To do
Your answer must be the full listing below, repeated exactly, with no pictures in it.

Data for review
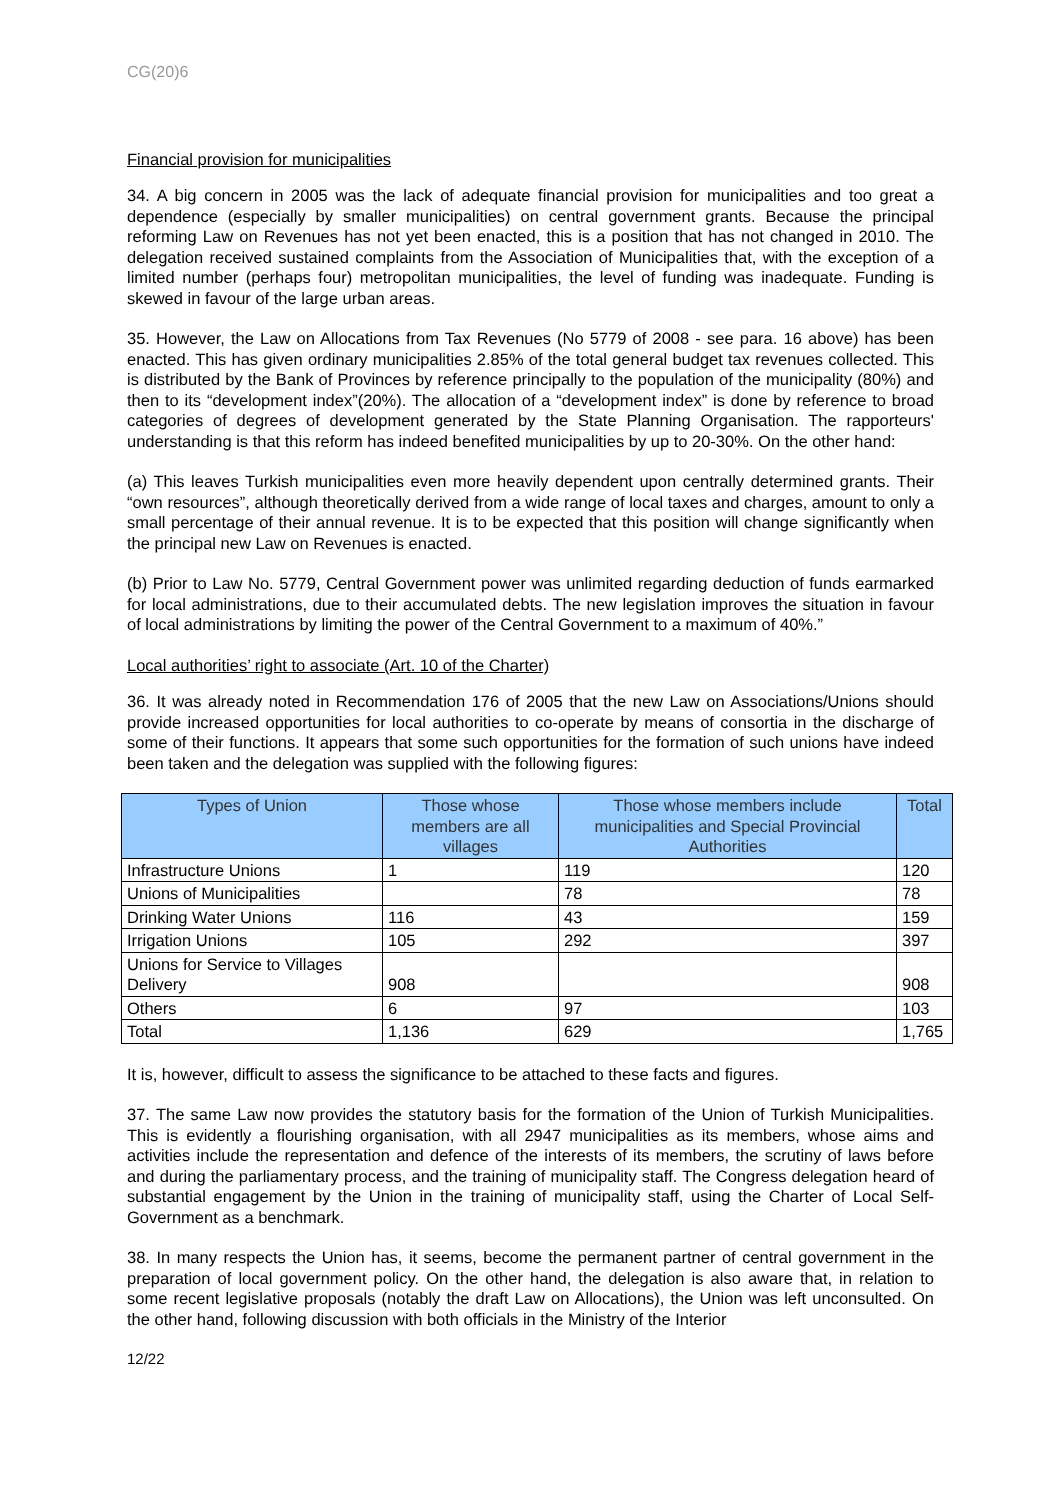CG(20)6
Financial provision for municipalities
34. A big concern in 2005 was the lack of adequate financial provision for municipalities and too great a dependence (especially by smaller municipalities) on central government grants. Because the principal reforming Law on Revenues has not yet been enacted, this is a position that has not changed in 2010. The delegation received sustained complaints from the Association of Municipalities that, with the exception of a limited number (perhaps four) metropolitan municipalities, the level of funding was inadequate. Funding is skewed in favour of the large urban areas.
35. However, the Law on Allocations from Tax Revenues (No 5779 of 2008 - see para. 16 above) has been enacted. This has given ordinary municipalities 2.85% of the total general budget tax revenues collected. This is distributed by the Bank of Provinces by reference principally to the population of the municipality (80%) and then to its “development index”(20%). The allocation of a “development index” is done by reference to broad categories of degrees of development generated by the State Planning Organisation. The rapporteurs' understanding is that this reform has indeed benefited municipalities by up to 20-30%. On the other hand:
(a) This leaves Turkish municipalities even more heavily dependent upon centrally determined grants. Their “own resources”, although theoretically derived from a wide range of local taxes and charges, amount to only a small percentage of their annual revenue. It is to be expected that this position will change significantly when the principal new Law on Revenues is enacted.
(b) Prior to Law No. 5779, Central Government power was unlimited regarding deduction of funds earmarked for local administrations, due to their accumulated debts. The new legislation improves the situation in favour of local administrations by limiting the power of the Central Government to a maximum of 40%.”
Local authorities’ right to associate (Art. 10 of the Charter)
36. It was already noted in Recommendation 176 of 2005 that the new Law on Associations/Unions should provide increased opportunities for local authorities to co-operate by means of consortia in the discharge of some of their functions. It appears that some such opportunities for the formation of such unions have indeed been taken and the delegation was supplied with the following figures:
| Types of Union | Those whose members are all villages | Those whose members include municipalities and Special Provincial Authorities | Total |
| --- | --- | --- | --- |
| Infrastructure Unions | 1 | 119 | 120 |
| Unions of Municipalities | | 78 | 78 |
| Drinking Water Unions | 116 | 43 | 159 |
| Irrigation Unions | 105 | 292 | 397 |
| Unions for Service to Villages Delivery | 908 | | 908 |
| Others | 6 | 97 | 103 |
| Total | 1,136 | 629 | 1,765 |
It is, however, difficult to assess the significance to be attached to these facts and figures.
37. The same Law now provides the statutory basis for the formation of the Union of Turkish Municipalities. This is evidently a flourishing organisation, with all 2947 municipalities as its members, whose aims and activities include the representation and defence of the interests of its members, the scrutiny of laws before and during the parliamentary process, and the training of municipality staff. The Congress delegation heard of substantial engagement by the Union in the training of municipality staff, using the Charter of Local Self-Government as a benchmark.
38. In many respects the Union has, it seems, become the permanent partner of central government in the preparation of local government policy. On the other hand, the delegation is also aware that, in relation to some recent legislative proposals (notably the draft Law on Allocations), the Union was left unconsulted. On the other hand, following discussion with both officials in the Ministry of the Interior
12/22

Reply to the exercise
CG(20)6
Financial provision for municipalities
34. A big concern in 2005 was the lack of adequate financial provision for municipalities and too great a dependence (especially by smaller municipalities) on central government grants. Because the principal reforming Law on Revenues has not yet been enacted, this is a position that has not changed in 2010. The delegation received sustained complaints from the Association of Municipalities that, with the exception of a limited number (perhaps four) metropolitan municipalities, the level of funding was inadequate. Funding is skewed in favour of the large urban areas.
35. However, the Law on Allocations from Tax Revenues (No 5779 of 2008 - see para. 16 above) has been enacted. This has given ordinary municipalities 2.85% of the total general budget tax revenues collected. This is distributed by the Bank of Provinces by reference principally to the population of the municipality (80%) and then to its “development index”(20%). The allocation of a “development index” is done by reference to broad categories of degrees of development generated by the State Planning Organisation. The rapporteurs' understanding is that this reform has indeed benefited municipalities by up to 20-30%. On the other hand:
(a) This leaves Turkish municipalities even more heavily dependent upon centrally determined grants. Their “own resources”, although theoretically derived from a wide range of local taxes and charges, amount to only a small percentage of their annual revenue. It is to be expected that this position will change significantly when the principal new Law on Revenues is enacted.
(b) Prior to Law No. 5779, Central Government power was unlimited regarding deduction of funds earmarked for local administrations, due to their accumulated debts. The new legislation improves the situation in favour of local administrations by limiting the power of the Central Government to a maximum of 40%.”
Local authorities’ right to associate (Art. 10 of the Charter)
36. It was already noted in Recommendation 176 of 2005 that the new Law on Associations/Unions should provide increased opportunities for local authorities to co-operate by means of consortia in the discharge of some of their functions. It appears that some such opportunities for the formation of such unions have indeed been taken and the delegation was supplied with the following figures:
| Types of Union | Those whose members are all villages | Those whose members include municipalities and Special Provincial Authorities | Total |
| --- | --- | --- | --- |
| Infrastructure Unions | 1 | 119 | 120 |
| Unions of Municipalities | | 78 | 78 |
| Drinking Water Unions | 116 | 43 | 159 |
| Irrigation Unions | 105 | 292 | 397 |
| Unions for Service to Villages Delivery | 908 | | 908 |
| Others | 6 | 97 | 103 |
| Total | 1,136 | 629 | 1,765 |
It is, however, difficult to assess the significance to be attached to these facts and figures.
37. The same Law now provides the statutory basis for the formation of the Union of Turkish Municipalities. This is evidently a flourishing organisation, with all 2947 municipalities as its members, whose aims and activities include the representation and defence of the interests of its members, the scrutiny of laws before and during the parliamentary process, and the training of municipality staff. The Congress delegation heard of substantial engagement by the Union in the training of municipality staff, using the Charter of Local Self-Government as a benchmark.
38. In many respects the Union has, it seems, become the permanent partner of central government in the preparation of local government policy. On the other hand, the delegation is also aware that, in relation to some recent legislative proposals (notably the draft Law on Allocations), the Union was left unconsulted. On the other hand, following discussion with both officials in the Ministry of the Interior
12/22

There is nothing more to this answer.